Transcribe the records below word for word, beginning with the first line and stopping after the line that contains "X006155Y005375D02*"; pictures are not part of the copy.

[Stored data]
========
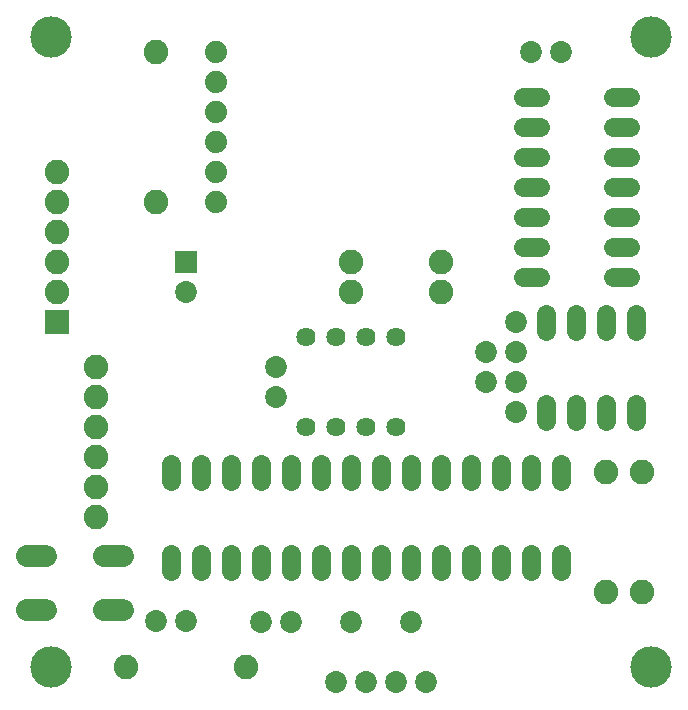
<source format=gbs>
G75*
G70*
%OFA0B0*%
%FSLAX24Y24*%
%IPPOS*%
%LPD*%
%AMOC8*
5,1,8,0,0,1.08239X$1,22.5*
%
%ADD10C,0.0640*%
%ADD11C,0.0730*%
%ADD12C,0.0720*%
%ADD13C,0.0820*%
%ADD14R,0.0820X0.0820*%
%ADD15C,0.0740*%
%ADD16C,0.1380*%
%ADD17C,0.0640*%
%ADD18R,0.0730X0.0730*%
D10*
X006155Y005375D02*
X006155Y005935D01*
X007155Y005935D02*
X007155Y005375D01*
X008155Y005375D02*
X008155Y005935D01*
X009155Y005935D02*
X009155Y005375D01*
X010155Y005375D02*
X010155Y005935D01*
X011155Y005935D02*
X011155Y005375D01*
X012155Y005375D02*
X012155Y005935D01*
X013155Y005935D02*
X013155Y005375D01*
X014155Y005375D02*
X014155Y005935D01*
X015155Y005935D02*
X015155Y005375D01*
X016155Y005375D02*
X016155Y005935D01*
X017155Y005935D02*
X017155Y005375D01*
X018155Y005375D02*
X018155Y005935D01*
X019155Y005935D02*
X019155Y005375D01*
X019155Y008375D02*
X019155Y008935D01*
X018155Y008935D02*
X018155Y008375D01*
X017155Y008375D02*
X017155Y008935D01*
X016155Y008935D02*
X016155Y008375D01*
X015155Y008375D02*
X015155Y008935D01*
X014155Y008935D02*
X014155Y008375D01*
X013155Y008375D02*
X013155Y008935D01*
X012155Y008935D02*
X012155Y008375D01*
X011155Y008375D02*
X011155Y008935D01*
X010155Y008935D02*
X010155Y008375D01*
X009155Y008375D02*
X009155Y008935D01*
X008155Y008935D02*
X008155Y008375D01*
X007155Y008375D02*
X007155Y008935D01*
X006155Y008935D02*
X006155Y008375D01*
X017875Y015155D02*
X018435Y015155D01*
X018435Y016155D02*
X017875Y016155D01*
X017875Y017155D02*
X018435Y017155D01*
X018435Y018155D02*
X017875Y018155D01*
X017875Y019155D02*
X018435Y019155D01*
X018435Y020155D02*
X017875Y020155D01*
X017875Y021155D02*
X018435Y021155D01*
X020875Y021155D02*
X021435Y021155D01*
X021435Y020155D02*
X020875Y020155D01*
X020875Y019155D02*
X021435Y019155D01*
X021435Y018155D02*
X020875Y018155D01*
X020875Y017155D02*
X021435Y017155D01*
X021435Y016155D02*
X020875Y016155D01*
X020875Y015155D02*
X021435Y015155D01*
X021655Y013935D02*
X021655Y013375D01*
X020655Y013375D02*
X020655Y013935D01*
X019655Y013935D02*
X019655Y013375D01*
X018655Y013375D02*
X018655Y013935D01*
X018655Y010935D02*
X018655Y010375D01*
X019655Y010375D02*
X019655Y010935D01*
X020655Y010935D02*
X020655Y010375D01*
X021655Y010375D02*
X021655Y010935D01*
D11*
X017655Y010655D03*
X017655Y011655D03*
X016655Y011655D03*
X016655Y012655D03*
X017655Y012655D03*
X017655Y013655D03*
X009655Y012155D03*
X009655Y011155D03*
X006655Y014655D03*
X006655Y003705D03*
X005655Y003705D03*
X009155Y003655D03*
X010155Y003655D03*
X011655Y001655D03*
X012655Y001655D03*
X013655Y001655D03*
X014655Y001655D03*
X014155Y003655D03*
X012155Y003655D03*
X018155Y022655D03*
X019155Y022655D03*
D12*
X004555Y005845D02*
X003915Y005845D01*
X003915Y004065D02*
X004555Y004065D01*
X001995Y004065D02*
X001355Y004065D01*
X001355Y005845D02*
X001995Y005845D01*
D13*
X003655Y007155D03*
X003655Y008155D03*
X003655Y009155D03*
X003655Y010155D03*
X003655Y011155D03*
X003655Y012155D03*
X002355Y014655D03*
X002355Y015655D03*
X002355Y016655D03*
X002355Y017655D03*
X002355Y018655D03*
X005655Y017655D03*
X005655Y022655D03*
X012155Y015655D03*
X012155Y014655D03*
X015155Y014655D03*
X015155Y015655D03*
X020655Y008655D03*
X021855Y008655D03*
X021855Y004655D03*
X020655Y004655D03*
X008655Y002155D03*
X004655Y002155D03*
D14*
X002355Y013655D03*
D15*
X007655Y017655D03*
X007655Y018655D03*
X007655Y019655D03*
X007655Y020655D03*
X007655Y021655D03*
X007655Y022655D03*
D16*
X002155Y002155D03*
X002155Y023155D03*
X022155Y023155D03*
X022155Y002155D03*
D17*
X013655Y010155D03*
X012655Y010155D03*
X011655Y010155D03*
X010655Y010155D03*
X010655Y013155D03*
X011655Y013155D03*
X012655Y013155D03*
X013655Y013155D03*
D18*
X006655Y015655D03*
M02*

</source>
========
- **SOLUTION TO THIS TASK**
<source format=gbs>
G75*
G70*
%OFA0B0*%
%FSLAX24Y24*%
%IPPOS*%
%LPD*%
%AMOC8*
5,1,8,0,0,1.08239X$1,22.5*
%
%ADD10C,0.0640*%
%ADD11C,0.0730*%
%ADD12C,0.0720*%
%ADD13C,0.0820*%
%ADD14R,0.0820X0.0820*%
%ADD15C,0.0740*%
%ADD16C,0.1380*%
%ADD17C,0.0640*%
%ADD18R,0.0730X0.0730*%
D10*
X006155Y005375D02*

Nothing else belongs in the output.